_Objective_
Can you copy out every line of the material below, keeping each word and character unchanged?

_Data for this exercise_
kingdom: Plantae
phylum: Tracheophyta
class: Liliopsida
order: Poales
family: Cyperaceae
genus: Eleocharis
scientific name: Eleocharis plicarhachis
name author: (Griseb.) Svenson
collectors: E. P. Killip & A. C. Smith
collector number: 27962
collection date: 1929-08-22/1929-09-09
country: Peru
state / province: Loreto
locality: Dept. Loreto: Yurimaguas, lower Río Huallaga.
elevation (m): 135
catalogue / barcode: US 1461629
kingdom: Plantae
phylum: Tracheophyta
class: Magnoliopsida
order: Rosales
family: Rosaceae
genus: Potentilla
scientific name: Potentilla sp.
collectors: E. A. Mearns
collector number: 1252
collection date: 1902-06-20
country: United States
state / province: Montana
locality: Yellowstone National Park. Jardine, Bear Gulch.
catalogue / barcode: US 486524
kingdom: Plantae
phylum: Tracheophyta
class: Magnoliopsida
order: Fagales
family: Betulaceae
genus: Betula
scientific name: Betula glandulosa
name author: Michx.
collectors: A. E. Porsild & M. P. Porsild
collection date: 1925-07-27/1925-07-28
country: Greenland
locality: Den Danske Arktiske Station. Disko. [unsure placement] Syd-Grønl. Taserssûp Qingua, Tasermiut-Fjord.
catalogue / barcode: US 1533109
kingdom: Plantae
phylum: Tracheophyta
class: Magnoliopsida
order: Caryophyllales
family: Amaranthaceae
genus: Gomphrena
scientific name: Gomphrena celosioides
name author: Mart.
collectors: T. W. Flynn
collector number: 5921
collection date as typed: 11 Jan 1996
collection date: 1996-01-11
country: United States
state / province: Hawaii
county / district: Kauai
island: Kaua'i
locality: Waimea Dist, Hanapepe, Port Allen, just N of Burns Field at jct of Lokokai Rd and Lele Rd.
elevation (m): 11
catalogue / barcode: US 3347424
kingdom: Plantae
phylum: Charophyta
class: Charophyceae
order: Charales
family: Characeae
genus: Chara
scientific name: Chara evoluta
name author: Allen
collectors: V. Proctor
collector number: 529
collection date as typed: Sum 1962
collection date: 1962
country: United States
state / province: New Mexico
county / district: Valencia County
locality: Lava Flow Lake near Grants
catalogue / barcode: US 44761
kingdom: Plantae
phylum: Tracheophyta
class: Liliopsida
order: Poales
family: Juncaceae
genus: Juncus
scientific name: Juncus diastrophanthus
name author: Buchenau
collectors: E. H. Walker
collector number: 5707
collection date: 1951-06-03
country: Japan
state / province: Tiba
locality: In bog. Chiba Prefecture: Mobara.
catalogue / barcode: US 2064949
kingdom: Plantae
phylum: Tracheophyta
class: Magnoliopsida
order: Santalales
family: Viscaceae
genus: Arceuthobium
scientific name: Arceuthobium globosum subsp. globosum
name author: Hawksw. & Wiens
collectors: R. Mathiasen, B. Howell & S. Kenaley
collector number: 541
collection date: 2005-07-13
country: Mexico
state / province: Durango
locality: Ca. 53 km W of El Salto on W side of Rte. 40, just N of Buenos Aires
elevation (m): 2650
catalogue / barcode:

_Output for this task_
kingdom: Plantae
phylum: Tracheophyta
class: Liliopsida
order: Poales
family: Cyperaceae
genus: Eleocharis
scientific name: Eleocharis plicarhachis
name author: (Griseb.) Svenson
collectors: E. P. Killip & A. C. Smith
collector number: 27962
collection date: 1929-08-22/1929-09-09
country: Peru
state / province: Loreto
locality: Dept. Loreto: Yurimaguas, lower Río Huallaga.
elevation (m): 135
catalogue / barcode: US 1461629
kingdom: Plantae
phylum: Tracheophyta
class: Magnoliopsida
order: Rosales
family: Rosaceae
genus: Potentilla
scientific name: Potentilla sp.
collectors: E. A. Mearns
collector number: 1252
collection date: 1902-06-20
country: United States
state / province: Montana
locality: Yellowstone National Park. Jardine, Bear Gulch.
catalogue / barcode: US 486524
kingdom: Plantae
phylum: Tracheophyta
class: Magnoliopsida
order: Fagales
family: Betulaceae
genus: Betula
scientific name: Betula glandulosa
name author: Michx.
collectors: A. E. Porsild & M. P. Porsild
collection date: 1925-07-27/1925-07-28
country: Greenland
locality: Den Danske Arktiske Station. Disko. [unsure placement] Syd-Grønl. Taserssûp Qingua, Tasermiut-Fjord.
catalogue / barcode: US 1533109
kingdom: Plantae
phylum: Tracheophyta
class: Magnoliopsida
order: Caryophyllales
family: Amaranthaceae
genus: Gomphrena
scientific name: Gomphrena celosioides
name author: Mart.
collectors: T. W. Flynn
collector number: 5921
collection date as typed: 11 Jan 1996
collection date: 1996-01-11
country: United States
state / province: Hawaii
county / district: Kauai
island: Kaua'i
locality: Waimea Dist, Hanapepe, Port Allen, just N of Burns Field at jct of Lokokai Rd and Lele Rd.
elevation (m): 11
catalogue / barcode: US 3347424
kingdom: Plantae
phylum: Charophyta
class: Charophyceae
order: Charales
family: Characeae
genus: Chara
scientific name: Chara evoluta
name author: Allen
collectors: V. Proctor
collector number: 529
collection date as typed: Sum 1962
collection date: 1962
country: United States
state / province: New Mexico
county / district: Valencia County
locality: Lava Flow Lake near Grants
catalogue / barcode: US 44761
kingdom: Plantae
phylum: Tracheophyta
class: Liliopsida
order: Poales
family: Juncaceae
genus: Juncus
scientific name: Juncus diastrophanthus
name author: Buchenau
collectors: E. H. Walker
collector number: 5707
collection date: 1951-06-03
country: Japan
state / province: Tiba
locality: In bog. Chiba Prefecture: Mobara.
catalogue / barcode: US 2064949
kingdom: Plantae
phylum: Tracheophyta
class: Magnoliopsida
order: Santalales
family: Viscaceae
genus: Arceuthobium
scientific name: Arceuthobium globosum subsp. globosum
name author: Hawksw. & Wiens
collectors: R. Mathiasen, B. Howell & S. Kenaley
collector number: 541
collection date: 2005-07-13
country: Mexico
state / province: Durango
locality: Ca. 53 km W of El Salto on W side of Rte. 40, just N of Buenos Aires
elevation (m): 2650
catalogue / barcode:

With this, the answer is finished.